Turns Out I’m Not A Jerk, I’m Just A “No Rescue” Parent

girl learning about consequencesWoo hoo! I knew it! Take that all you moms at the park who look at me like I’m a monster when I don’t force my kid to wear a coat in the winter, or when I refuse to buy them a snack after they forgot theirs at home. Turns out I am what the Today Show calls “a no rescue” parent, which is the antithesis to a “helicopter parent.” And I wouldn’t want to be any other way.

For a while there, my kids would lackadaisically expect me to have everything they could possibly need ready for them without their deigning to ask. If I forgot something, they would get angry at me. That was not okay. I decided that this nonsense was going to stop, and that instead the kids and I were going to work together to help them learn to be more responsible for themselves.

My kids are in the first grade now, and we have been working on this memory thing for a while. For example, I will ask them before we leave for school, “Do you have everything you need?” They know very well what they have to have with them for school. Now, if I see that one of them is about to walk out of the door without their backpack (something that happens with startling frequency) then I’ll get more pointed and say, “Hey. Are you forgetting something? Are you sure? Are you sure?” That usually jogs the old memory. And my goal is not for them to fail. I try to set them up to succeed: backpacks and water bottles are together, book bags and folders are nearby, and most of the time they remember to wear shoes with no prompting. As a result, before we walk out the door I usually only need to ask them if they have everything they need for school, and that is enough to help them remember anything they might have forgotten. It is fantastic.

I believe that teaching my kids to take some responsibility for themselves is empowering to them and important for me. If I am constantly getting everything they need together for them, then they won’t think about doing it for themselves because Mom always takes care of it. And then, if they didn’t have something at school one day, it would be my fault. It seems degrading and ridiculous to be held accountable for my first-grader not having their take-home folder. I tell my kids all the time that as soon as they start paying me to be their personal assistant, they can give me orders and I will do all of that stuff for them. Until then, we’re going to work on how to remember things ourselves.

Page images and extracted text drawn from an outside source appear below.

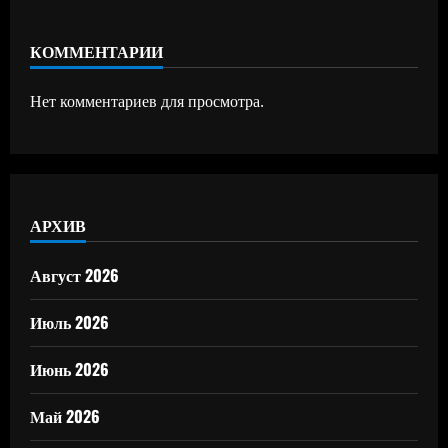
КОММЕНТАРИИ
Нет комментариев для просмотра.
АРХИВ
Август 2026
Июль 2026
Июнь 2026
Май 2026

For a while I thought I might just be a jerk. The kids teachers have praised me for allowing my kids to suffer from the natural consequences of their actions, because apparently, teachers have a real hard-on for natural consequences. I appreciate that. But some other moms tend to make me feel like I am being cruel for not helping my kids out. Again, this isn’t something I just started doing one day so I could shove it in their faces when they forgot something and say, “Ha! I knew you’d forget!” It’s been a process. And when they do forget something I say, “Well, you forgot today. You’ll have to try to remember tomorrow.” Then I drop the mic and stroll on out of school.

In her post on Today Parents, Jordana Horn explains her feelings about being a “no rescue” parent, saying:

Sure, my kids would probably get reprimanded by teachers the first time they forgot their homework, or their string instruments. But it would also teach them the important lesson that there are real repercussions for mistakes. Did I waver a bit when I got that first phone call from school from my older son, asking me if I’d bring his cello? Sure: I heard the stress in his voice. But I just said calmly, ”Just tell them you forgot.” I still felt bad when I hung up the phone, but I knew I’d done the right thing in the big picture.

If you know that someone is always going to be there to pick up the slack, then you tend to take it easy when it comes to dotting i’s and crossing t’s. Once kids are old enough to know better,it does them no favors to fix all of their problems for them. Sometimes shit happens, and it’s better that they learn how to deal with it now than be taken by surprise by the idea of responsibility when they’re twenty.